--- DATA IN THIS EXERCISE Enclosed Below ---

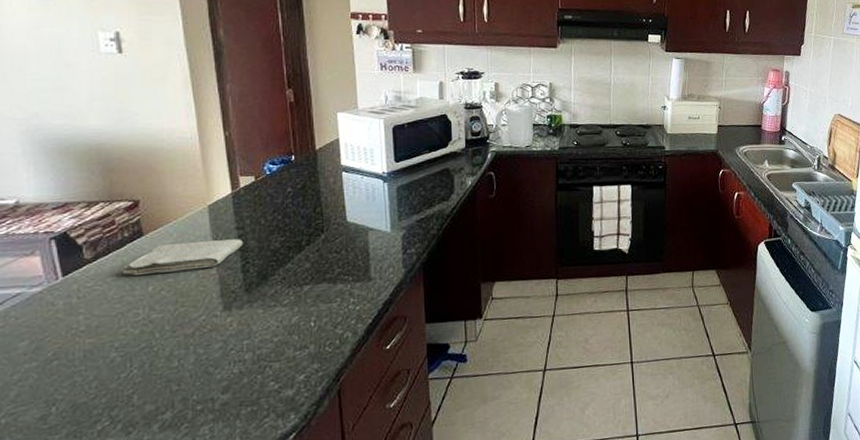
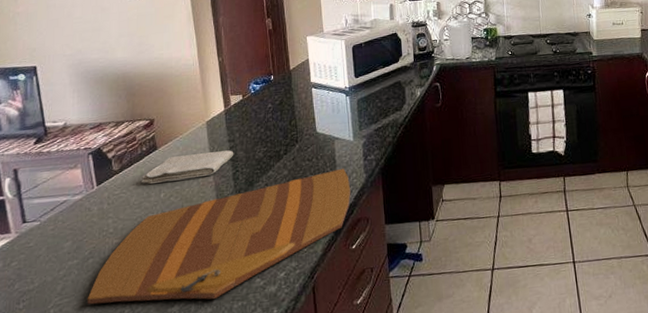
cutting board: none [50,262,386,413] -> present [87,168,350,305]

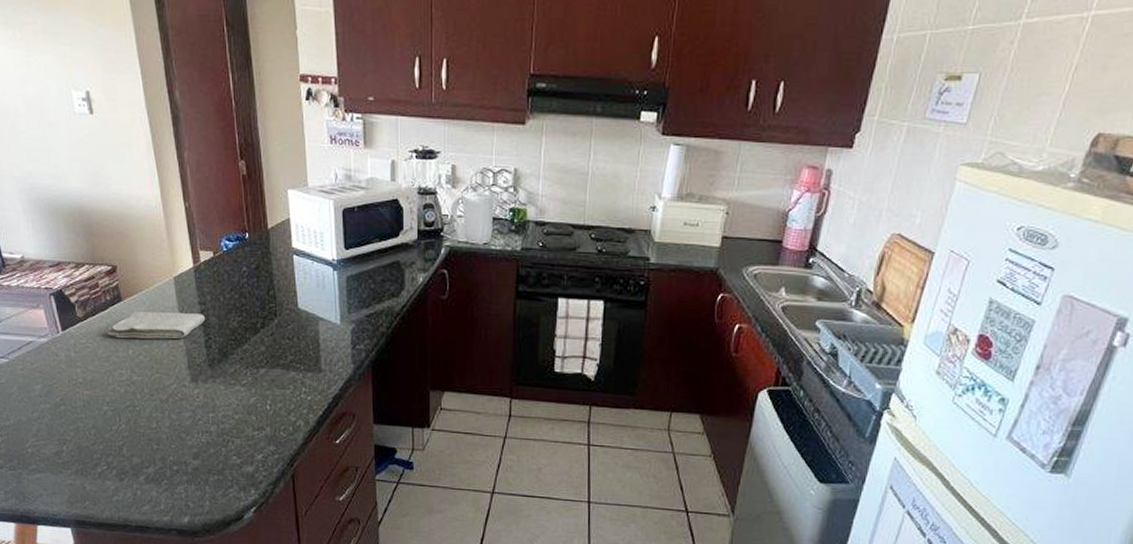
cutting board: present [87,168,350,305] -> none [62,354,335,468]

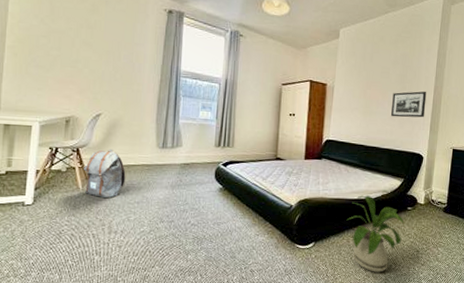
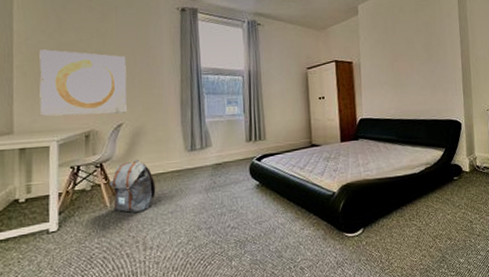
wall art: none [26,33,111,105] -> present [39,49,127,117]
house plant: present [346,195,405,273] -> none [393,170,453,251]
picture frame: present [390,91,427,118] -> none [420,56,456,87]

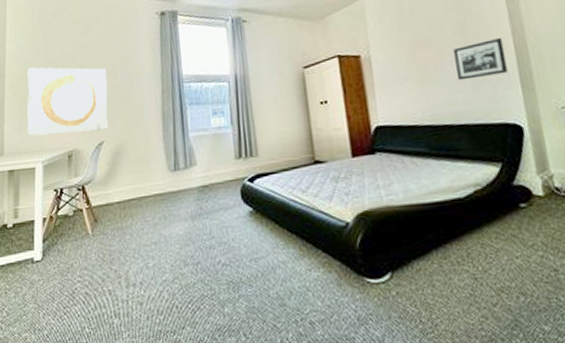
backpack: present [109,159,156,213] -> none [91,180,138,242]
picture frame: none [420,56,456,87] -> present [453,37,508,81]

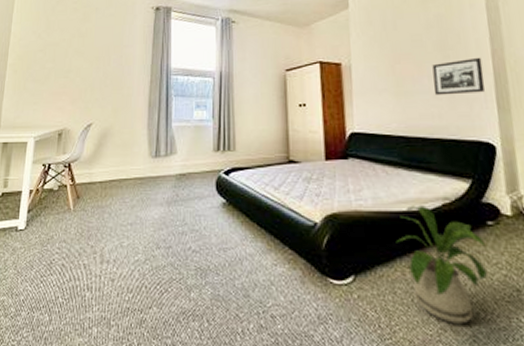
wall art: present [27,67,108,137] -> none [23,49,101,114]
house plant: none [430,194,525,311] -> present [395,205,488,324]

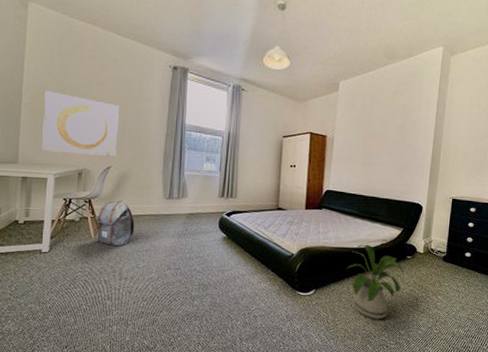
wall art: none [23,49,101,114] -> present [42,91,119,158]
backpack: none [75,161,118,219] -> present [95,199,135,246]
picture frame: present [432,57,485,96] -> none [389,141,426,168]

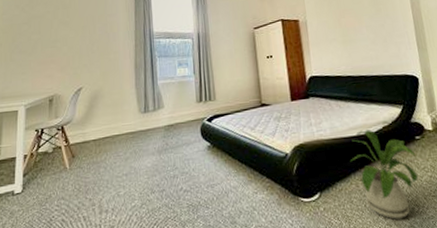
wall art: present [42,91,119,158] -> none [12,22,87,83]
backpack: present [95,199,135,246] -> none [69,121,112,175]

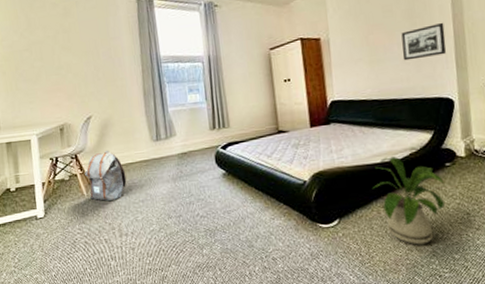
backpack: none [69,121,112,175] -> present [84,150,127,201]
picture frame: none [369,9,408,42] -> present [401,22,446,61]

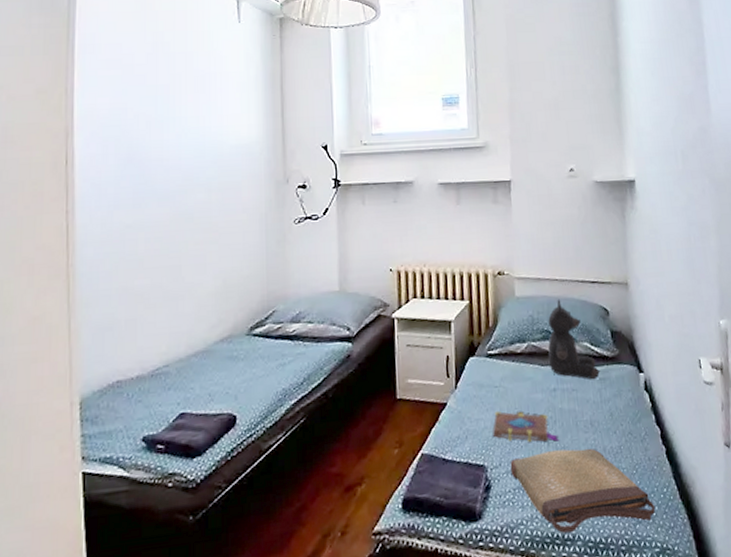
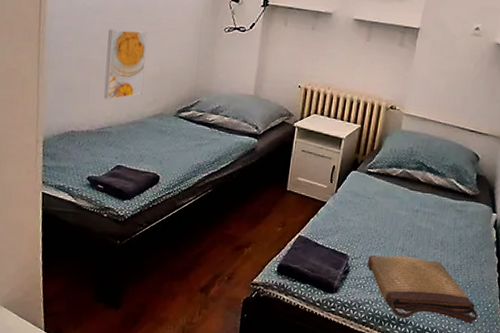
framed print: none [155,241,204,332] -> present [103,29,148,100]
book: present [492,411,559,443] -> none [359,217,412,250]
teddy bear: present [547,298,600,380] -> none [417,139,459,210]

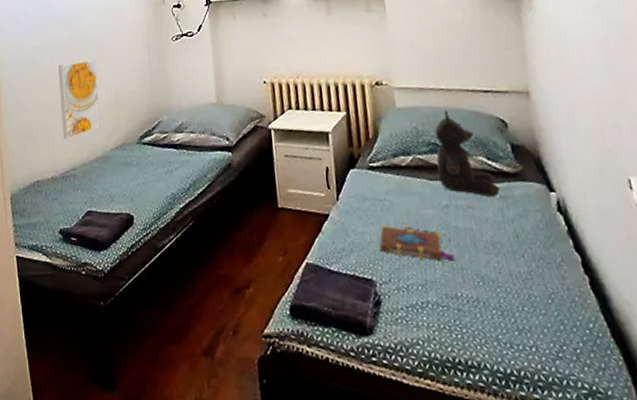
book: none [359,217,412,250] -> present [379,226,455,261]
shoulder bag: present [367,255,478,324] -> none [400,270,580,359]
teddy bear: none [417,139,459,210] -> present [435,109,500,198]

--- End of Enclosed DATA IN THIS EXERCISE ---

(PROBLEM REQUIREMENTS)
Lines holding "teddy" in the material above: report their number and nothing else.

(WRITTEN RESPONSE)
2